The artists residency is made possible by a grant from the North Carolina Arts Council to the Community Council for the Arts in Lenoir County. The local arts council has worked frequently with Rochelle staff over the past five years, since the school became part of the A+ program, an N.C. Arts Council effort to help a school shape its curriculum around the arts as a way to engage students.
Sandy Landis, executive director of the Community Council for the Arts, said the current residency was in the planning stages for more than a year and evolved out of a collaboration between her and Rochelle assistant principal Derrick Wiggs and music teacher Fabrienne Kittrell, Rochelle's A+ School coordinator. "One of the things they were really looking for is something that could incorporate language arts," Landis said. "What we were looking for is a way that we could really get the non-arts faculty engaged in the process."
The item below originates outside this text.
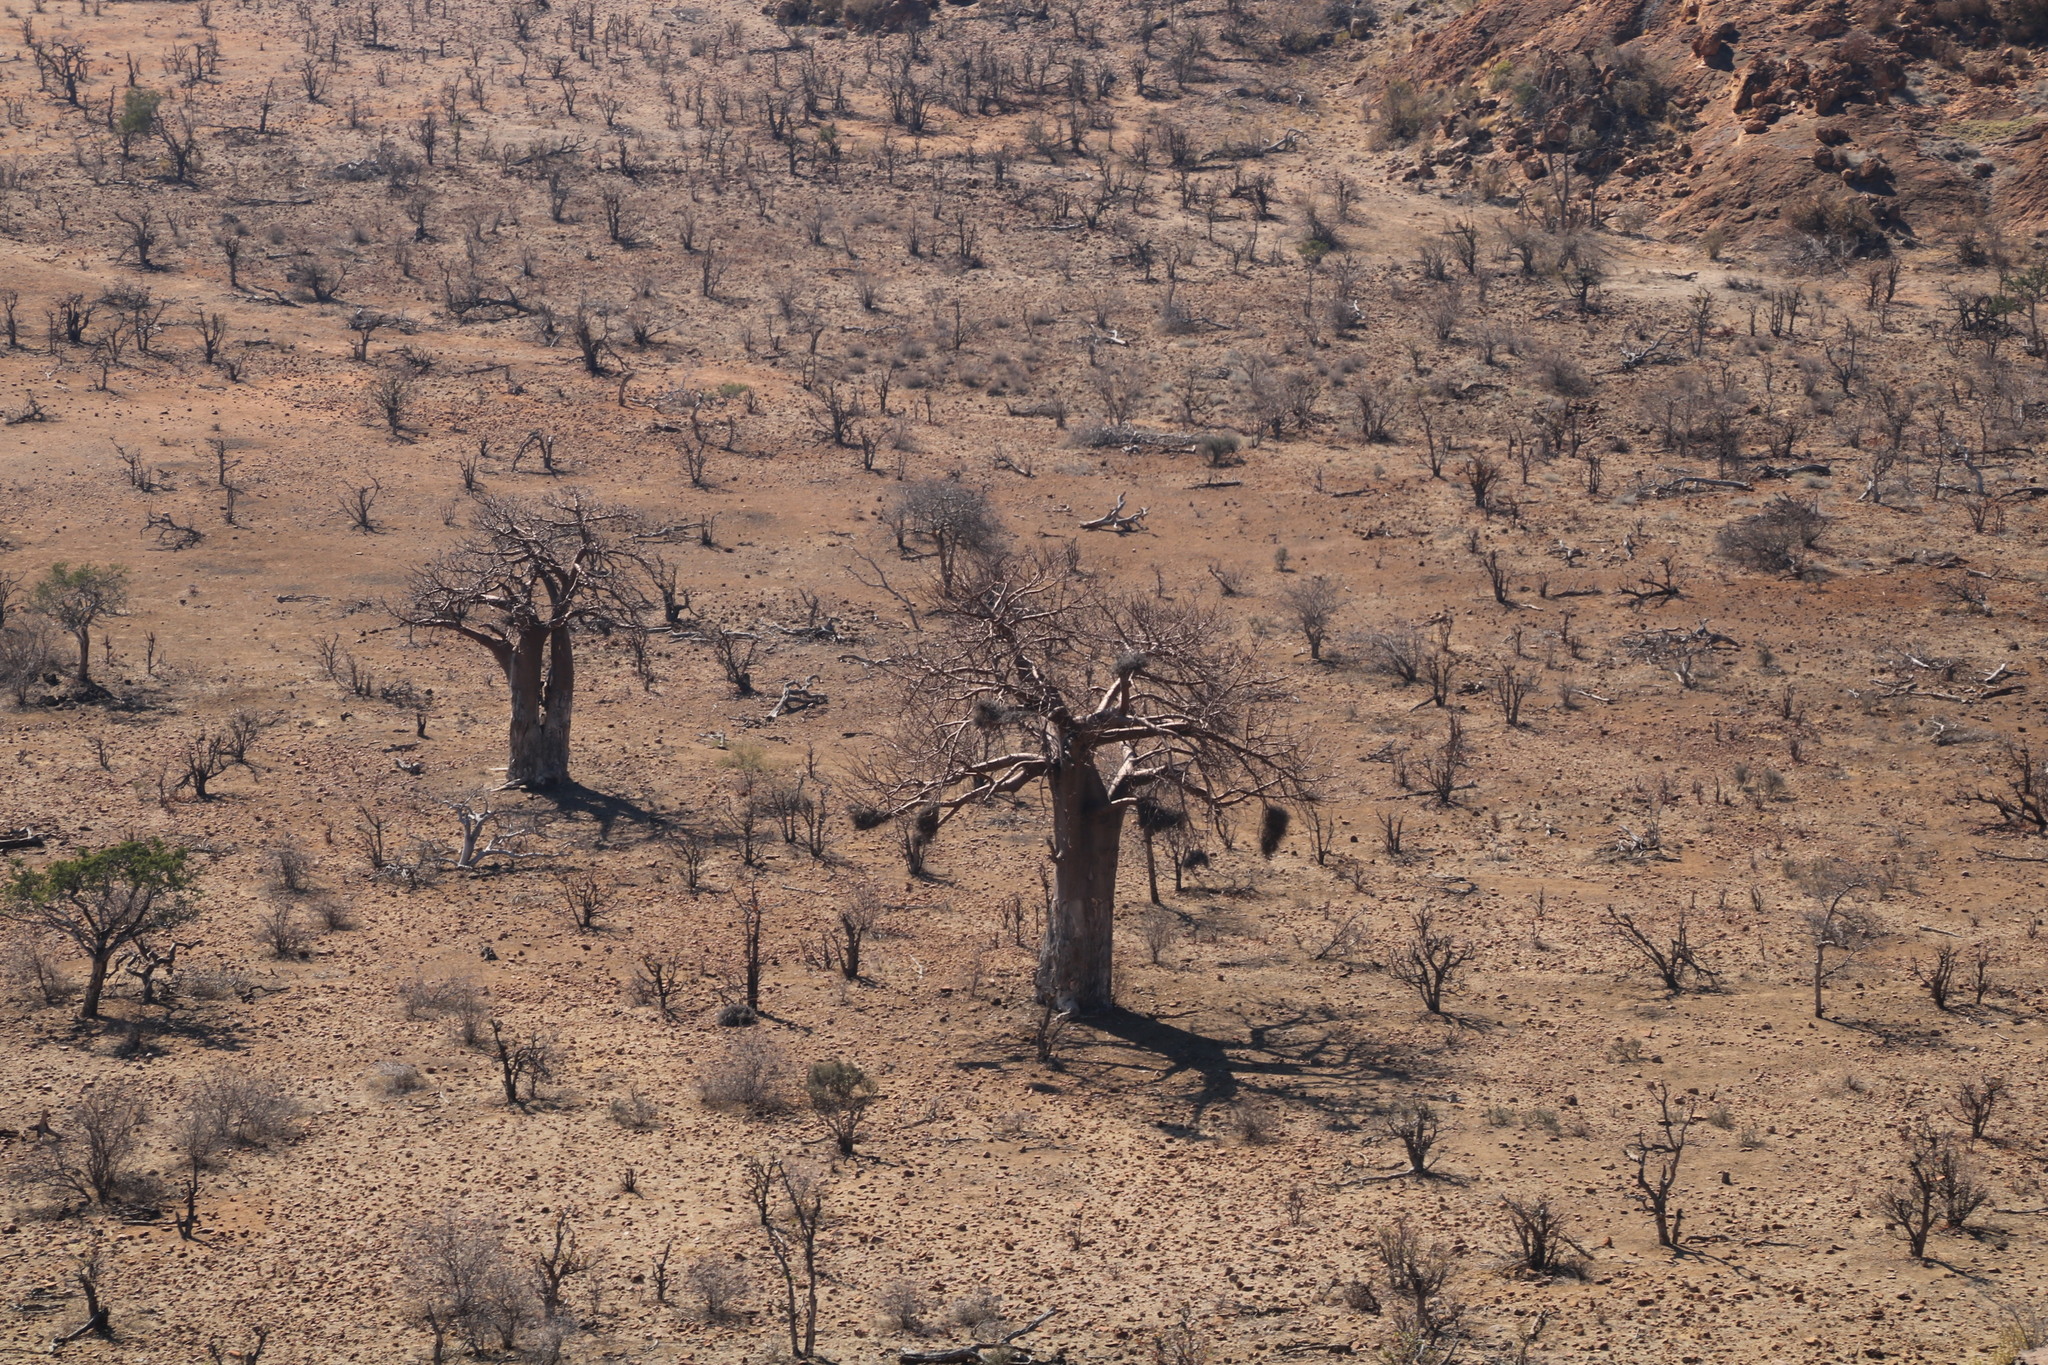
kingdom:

Last week, Horner worked with students in art teacher Sarah Sloop's classes to create "talking sticks," which have a history in American Indian culture. Branches of a crepe myrtle or other species are decorated in various wraps -- leather, fabric, beads, feathers and other materials -- as a way of personalizing them and making them, as the artist says, "self-portraiture."
"This is your voice," Horner told students as they experimented with wraps in an effort to make their talking sticks unique. The talking sticks are to figure into a student performance in April and a single sculpture is to be shaped from the students' individual work.
Redmond is honored nationally as a poet and teaching artist whose work draws inspiration from her life, her family and her African-American heritage. During her first-week visit to Rochelle and on her return next month, language arts students under Redmond's tutelage will be writing what she calls "poems of origin," particularly the form known as praise poetry.
"Praise poems are an indigenous poem form that is used in pretty much every culture around the world," she said. "It's an affirmational poem form. it's a way to say positive things."
Between her two weeks at Rochelle, Redmond is conducting writing workshops and a Black History program in the Middle Eastern country of Oman.